The best way to bend tubing is with an actual mandrel style tubing bender. These have a series of hardened steel balls all linked together that fit into the tube. (Looks kind of like a keychain....) The machine pulls on the tube, so you do not get failure on the inside of the bend from buckling. The smallest one of these I have personally used was either 3/8" or 1/2" diameter. It has grooved guides somewhat similar to the DuBro tool, as well as clamps. Go to Utube and find some videos on mandrel style bending. It may give you some ideas.

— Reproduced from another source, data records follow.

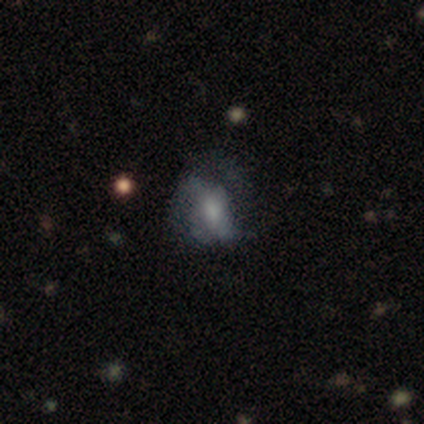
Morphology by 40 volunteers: This appears to be a featured or disk galaxy (55%) with no bar (55%), no spiral arms (55%) and a moderate central bulge (45%). Merging: none (57%).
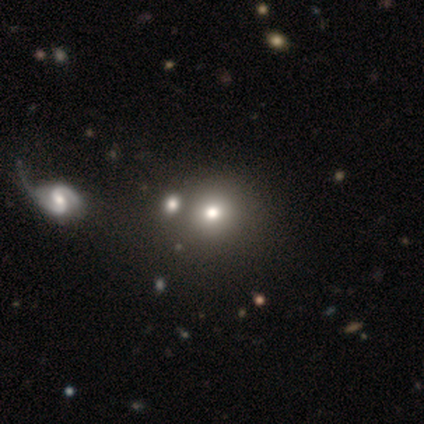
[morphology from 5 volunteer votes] smooth-or-featured: smooth: 60% | featured or disk: 20% | star or artifact: 20%
  how-rounded: round: 67% | in between: 33% | cigar-shaped: 0%
  merging: none: 75% | merger: 25% | minor disturbance: 0% | major disturbance: 0%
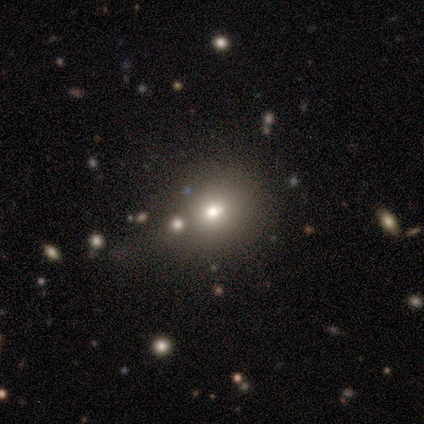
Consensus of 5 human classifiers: smooth-or-featured: smooth: 80% | star or artifact: 20% | featured or disk: 0%
  how-rounded: round: 75% | in between: 25% | cigar-shaped: 0%
  merging: none: 50% | minor disturbance: 25% | merger: 25% | major disturbance: 0%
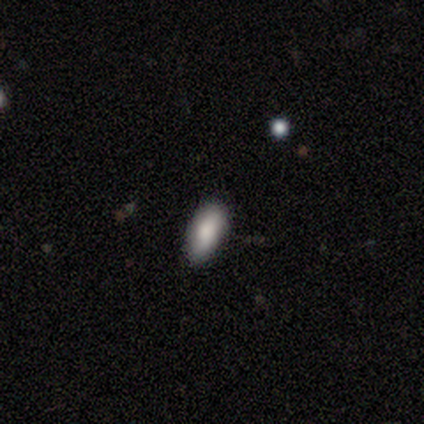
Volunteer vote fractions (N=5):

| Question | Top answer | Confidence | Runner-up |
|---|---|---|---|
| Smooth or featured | smooth | 80% | featured or disk (20%) |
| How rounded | in between | 100% | — |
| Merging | none | 80% | minor disturbance (20%) |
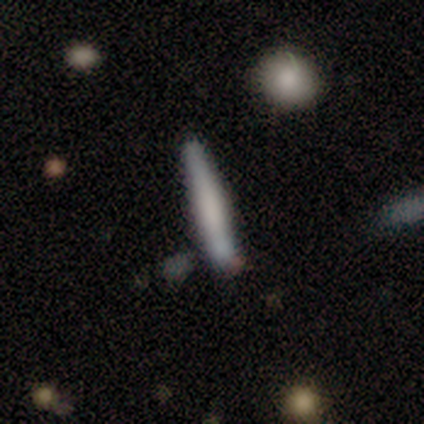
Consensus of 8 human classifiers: Smooth or featured? 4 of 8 (50%) said smooth. How rounded? 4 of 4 (100%) said cigar-shaped. Merging? 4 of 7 (57%) said none.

If you are using K&S tubing, I'd be concerned that the .014 stuff is so thin that it will fail in a tight bend. I’d try either their .049 or .035 wall tube. I recently wanted to bend some 3/32"(?) K&S aluminum tube. I tried Larry's weed whacker trick but it did not work well for me. The tube buckled before I got the bend I needed. I will try some of these other methods when I go back to that part of the project. (It was for a cockpit control stick.)
Here’s a possible alternative, if you are going to paint them. Make a curved mandrel out of something suitable. (I’d try a piece of fuel tubing unless you have a piece of Teflon tubing handy.) Wrap it with bare magnet wire using a fairly heavy gauge. Lay the wraps down perfectly with each against the previous. Silver solder over the whole shaped coil. Extract mandrel. File, fill and paint. Windy U. sold molded plastic exhausts for his Spitfire project. No tubing involved. Less fidelity, but less headache….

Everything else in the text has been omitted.